• [ENTRIES SUPPLIED]

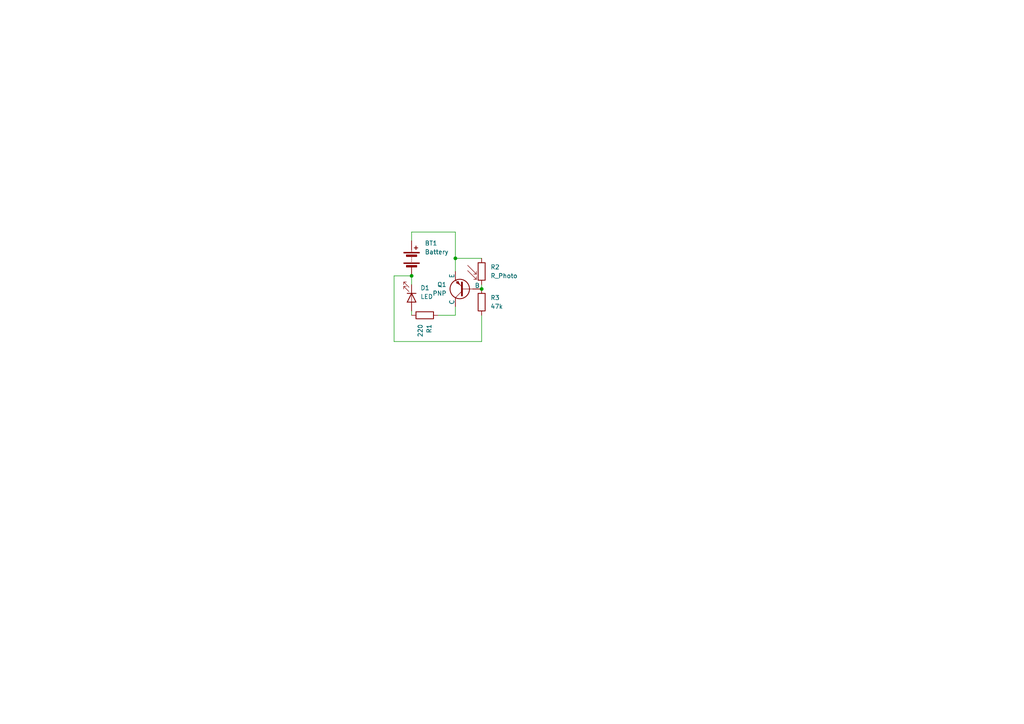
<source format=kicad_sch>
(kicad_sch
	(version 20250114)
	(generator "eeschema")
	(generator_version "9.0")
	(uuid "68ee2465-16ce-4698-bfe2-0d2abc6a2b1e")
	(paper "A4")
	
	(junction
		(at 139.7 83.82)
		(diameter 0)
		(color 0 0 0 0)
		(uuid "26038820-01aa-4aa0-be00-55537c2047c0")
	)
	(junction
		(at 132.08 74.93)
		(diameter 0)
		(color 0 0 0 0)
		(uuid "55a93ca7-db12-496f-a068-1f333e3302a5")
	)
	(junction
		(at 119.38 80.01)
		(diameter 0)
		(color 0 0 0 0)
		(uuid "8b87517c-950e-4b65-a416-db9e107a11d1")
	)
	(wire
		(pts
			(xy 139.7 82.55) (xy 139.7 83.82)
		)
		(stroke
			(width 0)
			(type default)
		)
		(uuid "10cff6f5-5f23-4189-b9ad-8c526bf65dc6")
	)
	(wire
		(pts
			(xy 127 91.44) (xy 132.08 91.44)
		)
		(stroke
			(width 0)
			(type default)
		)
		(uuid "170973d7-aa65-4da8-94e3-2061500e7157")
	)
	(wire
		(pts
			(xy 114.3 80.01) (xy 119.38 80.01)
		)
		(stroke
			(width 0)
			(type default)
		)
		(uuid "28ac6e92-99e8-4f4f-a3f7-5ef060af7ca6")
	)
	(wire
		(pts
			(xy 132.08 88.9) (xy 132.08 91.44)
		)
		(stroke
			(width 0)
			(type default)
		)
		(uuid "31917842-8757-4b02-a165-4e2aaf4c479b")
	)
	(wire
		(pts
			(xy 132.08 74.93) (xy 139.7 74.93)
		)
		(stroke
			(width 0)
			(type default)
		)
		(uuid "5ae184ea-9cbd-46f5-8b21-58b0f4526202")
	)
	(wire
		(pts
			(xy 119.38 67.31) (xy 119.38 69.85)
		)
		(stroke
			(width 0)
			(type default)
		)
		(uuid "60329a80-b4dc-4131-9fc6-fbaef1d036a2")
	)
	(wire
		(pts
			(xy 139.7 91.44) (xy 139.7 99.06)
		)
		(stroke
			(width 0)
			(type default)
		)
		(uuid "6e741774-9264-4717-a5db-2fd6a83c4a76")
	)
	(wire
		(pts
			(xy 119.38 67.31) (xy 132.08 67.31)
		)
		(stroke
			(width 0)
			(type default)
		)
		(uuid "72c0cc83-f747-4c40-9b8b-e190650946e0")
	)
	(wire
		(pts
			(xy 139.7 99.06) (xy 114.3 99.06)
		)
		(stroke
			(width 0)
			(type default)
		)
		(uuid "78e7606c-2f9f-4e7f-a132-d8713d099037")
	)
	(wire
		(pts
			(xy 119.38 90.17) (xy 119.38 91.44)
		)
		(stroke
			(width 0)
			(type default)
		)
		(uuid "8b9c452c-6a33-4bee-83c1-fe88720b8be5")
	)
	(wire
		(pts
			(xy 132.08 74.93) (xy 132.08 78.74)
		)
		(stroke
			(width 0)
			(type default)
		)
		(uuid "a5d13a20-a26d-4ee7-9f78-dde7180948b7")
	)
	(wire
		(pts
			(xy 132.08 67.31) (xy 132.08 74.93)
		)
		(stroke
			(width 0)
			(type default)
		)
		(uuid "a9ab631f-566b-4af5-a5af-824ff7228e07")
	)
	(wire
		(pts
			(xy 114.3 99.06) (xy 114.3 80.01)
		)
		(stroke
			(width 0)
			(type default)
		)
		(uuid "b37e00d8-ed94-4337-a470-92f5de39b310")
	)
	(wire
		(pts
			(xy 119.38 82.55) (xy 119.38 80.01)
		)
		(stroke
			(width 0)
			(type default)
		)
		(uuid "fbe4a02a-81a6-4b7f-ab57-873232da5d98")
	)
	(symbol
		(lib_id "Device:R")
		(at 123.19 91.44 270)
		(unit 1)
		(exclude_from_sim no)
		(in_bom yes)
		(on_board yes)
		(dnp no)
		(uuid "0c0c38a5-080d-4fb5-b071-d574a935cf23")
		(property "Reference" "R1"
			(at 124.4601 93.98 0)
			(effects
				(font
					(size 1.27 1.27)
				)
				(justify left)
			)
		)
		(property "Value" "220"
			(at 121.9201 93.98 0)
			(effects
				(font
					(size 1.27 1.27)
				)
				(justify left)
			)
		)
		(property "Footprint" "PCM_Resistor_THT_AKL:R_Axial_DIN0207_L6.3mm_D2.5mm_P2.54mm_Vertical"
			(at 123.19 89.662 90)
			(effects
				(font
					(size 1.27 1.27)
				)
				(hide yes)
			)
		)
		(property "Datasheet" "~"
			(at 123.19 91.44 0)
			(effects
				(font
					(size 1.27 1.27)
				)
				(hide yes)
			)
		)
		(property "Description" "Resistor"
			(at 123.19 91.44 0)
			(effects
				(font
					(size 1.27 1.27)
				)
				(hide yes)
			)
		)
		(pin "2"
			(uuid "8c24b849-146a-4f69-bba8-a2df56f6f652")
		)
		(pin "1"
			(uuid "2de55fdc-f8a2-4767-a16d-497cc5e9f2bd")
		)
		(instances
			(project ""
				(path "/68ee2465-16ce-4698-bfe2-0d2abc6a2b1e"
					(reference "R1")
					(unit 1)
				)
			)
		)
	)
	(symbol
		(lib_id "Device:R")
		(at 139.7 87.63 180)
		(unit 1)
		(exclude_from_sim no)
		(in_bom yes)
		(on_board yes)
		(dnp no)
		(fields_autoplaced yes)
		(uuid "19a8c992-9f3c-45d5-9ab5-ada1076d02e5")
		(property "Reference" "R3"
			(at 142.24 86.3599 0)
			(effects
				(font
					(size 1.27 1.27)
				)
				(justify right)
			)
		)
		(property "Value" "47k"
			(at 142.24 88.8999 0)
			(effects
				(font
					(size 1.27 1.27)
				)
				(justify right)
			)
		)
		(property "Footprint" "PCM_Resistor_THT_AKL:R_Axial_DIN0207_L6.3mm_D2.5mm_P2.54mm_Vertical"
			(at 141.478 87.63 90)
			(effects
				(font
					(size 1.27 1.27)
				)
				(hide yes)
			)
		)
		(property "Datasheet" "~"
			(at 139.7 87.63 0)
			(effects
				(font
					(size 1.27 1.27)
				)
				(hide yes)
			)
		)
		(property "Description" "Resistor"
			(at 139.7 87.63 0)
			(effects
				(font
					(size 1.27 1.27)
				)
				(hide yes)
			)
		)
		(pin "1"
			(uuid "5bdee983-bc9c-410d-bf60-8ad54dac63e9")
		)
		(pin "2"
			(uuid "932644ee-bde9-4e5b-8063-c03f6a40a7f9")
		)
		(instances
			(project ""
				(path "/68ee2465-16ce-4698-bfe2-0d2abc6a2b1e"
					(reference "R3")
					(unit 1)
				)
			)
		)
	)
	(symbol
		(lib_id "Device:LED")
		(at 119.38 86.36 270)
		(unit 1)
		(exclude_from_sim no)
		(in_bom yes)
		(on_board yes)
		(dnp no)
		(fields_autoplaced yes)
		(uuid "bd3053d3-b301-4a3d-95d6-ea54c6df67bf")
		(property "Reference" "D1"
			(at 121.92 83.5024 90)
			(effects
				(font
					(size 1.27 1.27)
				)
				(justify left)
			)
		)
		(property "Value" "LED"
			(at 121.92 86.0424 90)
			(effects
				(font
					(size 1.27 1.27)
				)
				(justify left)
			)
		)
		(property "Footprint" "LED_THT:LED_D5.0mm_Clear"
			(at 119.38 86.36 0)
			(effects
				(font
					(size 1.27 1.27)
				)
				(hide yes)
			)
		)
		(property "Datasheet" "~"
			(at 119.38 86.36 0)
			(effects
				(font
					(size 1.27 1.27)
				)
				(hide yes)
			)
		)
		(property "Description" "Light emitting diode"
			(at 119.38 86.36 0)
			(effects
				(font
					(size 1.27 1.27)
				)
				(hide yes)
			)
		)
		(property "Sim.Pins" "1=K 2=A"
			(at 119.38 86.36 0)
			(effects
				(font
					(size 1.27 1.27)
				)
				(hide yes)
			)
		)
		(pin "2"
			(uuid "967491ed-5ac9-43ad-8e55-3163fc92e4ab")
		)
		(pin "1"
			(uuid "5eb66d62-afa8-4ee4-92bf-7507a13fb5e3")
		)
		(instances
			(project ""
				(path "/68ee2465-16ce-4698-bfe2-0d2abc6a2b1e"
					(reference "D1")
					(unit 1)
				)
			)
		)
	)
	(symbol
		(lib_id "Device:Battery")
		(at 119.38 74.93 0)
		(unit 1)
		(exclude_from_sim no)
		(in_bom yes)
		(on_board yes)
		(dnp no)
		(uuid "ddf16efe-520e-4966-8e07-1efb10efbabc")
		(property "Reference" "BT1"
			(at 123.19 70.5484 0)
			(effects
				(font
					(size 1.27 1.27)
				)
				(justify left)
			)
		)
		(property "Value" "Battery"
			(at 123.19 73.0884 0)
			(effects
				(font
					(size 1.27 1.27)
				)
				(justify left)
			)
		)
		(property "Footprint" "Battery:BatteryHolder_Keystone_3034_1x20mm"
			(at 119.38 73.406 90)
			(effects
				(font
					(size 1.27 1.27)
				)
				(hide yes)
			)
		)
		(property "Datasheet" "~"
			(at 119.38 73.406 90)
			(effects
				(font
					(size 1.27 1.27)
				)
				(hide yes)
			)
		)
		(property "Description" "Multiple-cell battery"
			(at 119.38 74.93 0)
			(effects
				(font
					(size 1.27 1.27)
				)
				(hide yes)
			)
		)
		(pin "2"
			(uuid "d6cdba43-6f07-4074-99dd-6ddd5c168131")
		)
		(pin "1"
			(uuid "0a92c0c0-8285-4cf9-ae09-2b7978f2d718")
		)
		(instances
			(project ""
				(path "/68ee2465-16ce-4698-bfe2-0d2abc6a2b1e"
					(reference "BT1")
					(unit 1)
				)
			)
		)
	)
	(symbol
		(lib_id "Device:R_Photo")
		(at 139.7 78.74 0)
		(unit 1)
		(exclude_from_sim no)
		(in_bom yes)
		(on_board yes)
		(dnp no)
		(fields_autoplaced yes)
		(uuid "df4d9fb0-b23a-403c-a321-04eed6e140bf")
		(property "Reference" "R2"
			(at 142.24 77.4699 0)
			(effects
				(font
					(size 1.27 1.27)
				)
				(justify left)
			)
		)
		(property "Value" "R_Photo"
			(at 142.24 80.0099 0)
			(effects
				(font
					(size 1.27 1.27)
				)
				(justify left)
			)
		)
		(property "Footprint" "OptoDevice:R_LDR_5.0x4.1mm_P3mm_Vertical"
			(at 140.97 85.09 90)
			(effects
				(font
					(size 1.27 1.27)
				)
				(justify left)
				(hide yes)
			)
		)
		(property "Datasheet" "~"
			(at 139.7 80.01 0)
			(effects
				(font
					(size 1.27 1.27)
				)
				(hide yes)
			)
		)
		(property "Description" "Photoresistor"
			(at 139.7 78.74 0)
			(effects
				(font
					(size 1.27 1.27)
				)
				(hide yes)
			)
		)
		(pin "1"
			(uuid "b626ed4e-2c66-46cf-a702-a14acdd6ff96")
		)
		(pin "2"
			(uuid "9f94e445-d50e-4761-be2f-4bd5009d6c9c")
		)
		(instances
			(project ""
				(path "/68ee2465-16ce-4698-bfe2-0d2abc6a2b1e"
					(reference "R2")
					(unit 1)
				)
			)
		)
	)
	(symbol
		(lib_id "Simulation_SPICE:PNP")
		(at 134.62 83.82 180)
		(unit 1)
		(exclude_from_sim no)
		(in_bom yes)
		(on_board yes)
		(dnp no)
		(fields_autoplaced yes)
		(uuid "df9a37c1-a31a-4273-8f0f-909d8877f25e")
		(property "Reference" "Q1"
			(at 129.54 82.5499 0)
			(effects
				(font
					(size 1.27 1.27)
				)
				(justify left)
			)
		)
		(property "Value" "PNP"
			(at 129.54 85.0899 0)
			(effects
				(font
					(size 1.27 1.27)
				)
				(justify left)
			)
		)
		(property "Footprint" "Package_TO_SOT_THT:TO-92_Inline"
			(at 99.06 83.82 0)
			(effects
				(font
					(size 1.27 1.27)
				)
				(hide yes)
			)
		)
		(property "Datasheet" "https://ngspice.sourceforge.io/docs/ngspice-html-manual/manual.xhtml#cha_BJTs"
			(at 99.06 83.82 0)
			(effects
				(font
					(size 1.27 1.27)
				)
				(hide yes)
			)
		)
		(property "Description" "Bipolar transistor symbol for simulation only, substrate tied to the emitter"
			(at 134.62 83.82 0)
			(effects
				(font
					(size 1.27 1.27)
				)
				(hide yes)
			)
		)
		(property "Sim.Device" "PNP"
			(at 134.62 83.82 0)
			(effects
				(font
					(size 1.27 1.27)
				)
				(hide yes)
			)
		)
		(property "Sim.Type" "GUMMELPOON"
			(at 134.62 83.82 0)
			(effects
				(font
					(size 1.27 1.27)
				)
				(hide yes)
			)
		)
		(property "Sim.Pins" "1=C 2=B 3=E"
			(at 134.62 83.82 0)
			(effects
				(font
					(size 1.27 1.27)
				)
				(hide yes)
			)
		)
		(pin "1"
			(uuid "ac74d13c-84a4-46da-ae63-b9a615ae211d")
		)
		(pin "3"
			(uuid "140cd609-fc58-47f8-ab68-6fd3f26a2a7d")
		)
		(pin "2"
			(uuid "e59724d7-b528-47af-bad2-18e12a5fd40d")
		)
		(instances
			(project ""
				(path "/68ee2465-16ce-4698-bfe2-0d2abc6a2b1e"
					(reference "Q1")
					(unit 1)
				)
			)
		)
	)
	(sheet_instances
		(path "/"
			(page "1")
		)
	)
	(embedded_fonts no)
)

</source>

• [ASSIGNMENT]
Determine the number of lines in the preceding data that contain the word "Pins". Reply with that number only.

• [EXPECTED OUTPUT]
2